__Problem__.
Copy out the post below about worldbuilding for D&D campaigns, word for word and in full.

__Passage provided__.
Just, no. That you would even suggest such a thing is, to me, astounding. Dizzying, even. let's see if I can explain it in a way that makes sense in the context of running a D&D campaign.

Everything that occurred within the pages of the Lord of the Rings was informed by the world building that Tolkien did, because the story itself grew out of the worldbuilding -- not the other way around. To suggest that Tolkien's worldbuilding was "wasted effort" for the LotR displays either a great disdain for the work and the man, or an absolute lack of understanding of the work or the man.

As it relates to D&D: worldbuilding creates camapigns. What's where, what happened when and to whom, who's who -- these all inform the adventures and the characters and their particular "story". Even if the PCs never encounter an element doesn't mean it doesn't have an impact on them. I have never been to Washington DC, nor have I ever met George W. Bush, but I am pretty sure he has an impact on my "day to day" adventures - -and would have a whole lot more if I was still in the US Army.

Part of the problem, I think, is people who see world building as wasted effort don't care about versimilitude, they don't care about details, and they aren't interested in building something that exists beyond the character they are currently playing. This is a perfectly viable way to play, but it seems atithetical to the idea of the RPG to me. Why would you play throwaway characters in a throwaway setting? You have these tools at your disposal to create a whole world -- not just as the Dm, but as a player, too. Don't people play subsequent campaigns in the same worlds anymore? Don't people play their characters' children and children's children? Is it just me? Is the idea of making legends and legacies that live on a dead one?

__Data section__.
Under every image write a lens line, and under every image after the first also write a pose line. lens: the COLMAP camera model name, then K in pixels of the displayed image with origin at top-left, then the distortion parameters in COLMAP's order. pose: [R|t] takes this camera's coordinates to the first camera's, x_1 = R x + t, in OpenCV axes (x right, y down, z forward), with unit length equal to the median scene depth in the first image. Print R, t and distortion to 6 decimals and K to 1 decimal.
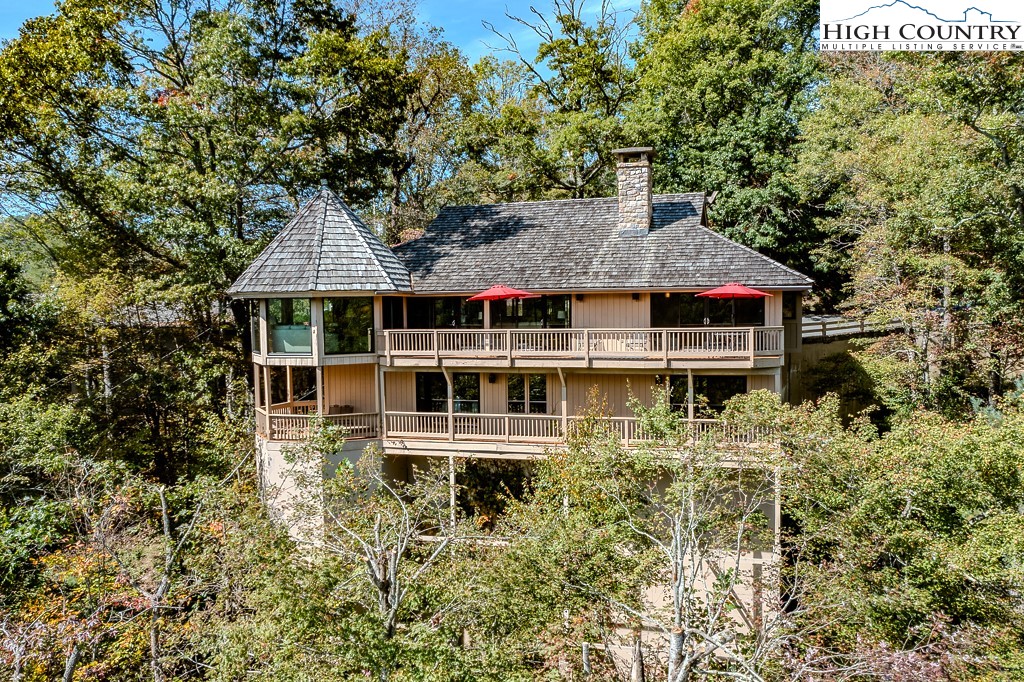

__Answer to the problem__.
Just, no. That you would even suggest such a thing is, to me, astounding. Dizzying, even. let's see if I can explain it in a way that makes sense in the context of running a D&D campaign.

Everything that occurred within the pages of the Lord of the Rings was informed by the world building that Tolkien did, because the story itself grew out of the worldbuilding -- not the other way around. To suggest that Tolkien's worldbuilding was "wasted effort" for the LotR displays either a great disdain for the work and the man, or an absolute lack of understanding of the work or the man.

As it relates to D&D: worldbuilding creates camapigns. What's where, what happened when and to whom, who's who -- these all inform the adventures and the characters and their particular "story". Even if the PCs never encounter an element doesn't mean it doesn't have an impact on them. I have never been to Washington DC, nor have I ever met George W. Bush, but I am pretty sure he has an impact on my "day to day" adventures - -and would have a whole lot more if I was still in the US Army.

Part of the problem, I think, is people who see world building as wasted effort don't care about versimilitude, they don't care about details, and they aren't interested in building something that exists beyond the character they are currently playing. This is a perfectly viable way to play, but it seems atithetical to the idea of the RPG to me. Why would you play throwaway characters in a throwaway setting? You have these tools at your disposal to create a whole world -- not just as the Dm, but as a player, too. Don't people play subsequent campaigns in the same worlds anymore? Don't people play their characters' children and children's children? Is it just me? Is the idea of making legends and legacies that live on a dead one?